* **Work item**
Render the text of the records as a JSON list of strings, with one string per line and blank lines omitted. Leave the pictures out of the answer.

* **Excerpted records**
———
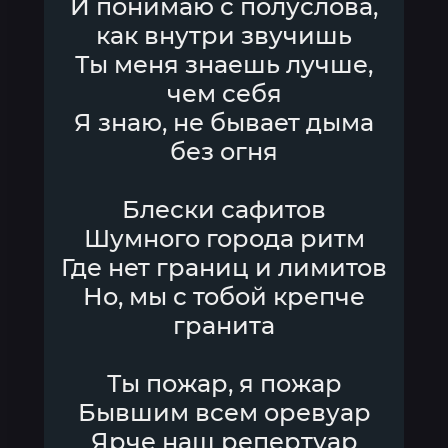
И понимаю с полуслова,
как внутри звучишь
Ты меня знаешь лучше,
чем себя
Я знаю, не бывает дыма
без огня
Блески сафитов
Шумного города ритм
Где нет границ и лимитов
Но, мы с тобой крепче
гранита
Ты пожар, я пожар
Бывшим всем оревуар
Ярче наш репертуар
———
* **Answer to this task**
[
  "И понимаю с полуслова,",
  "как внутри звучишь",
  "Ты меня знаешь лучше,",
  "чем себя",
  "Я знаю, не бывает дыма",
  "без огня",
  "Блески сафитов",
  "Шумного города ритм",
  "Где нет границ и лимитов",
  "Но, мы с тобой крепче",
  "гранита",
  "Ты пожар, я пожар",
  "Бывшим всем оревуар",
  "Ярче наш репертуар"
]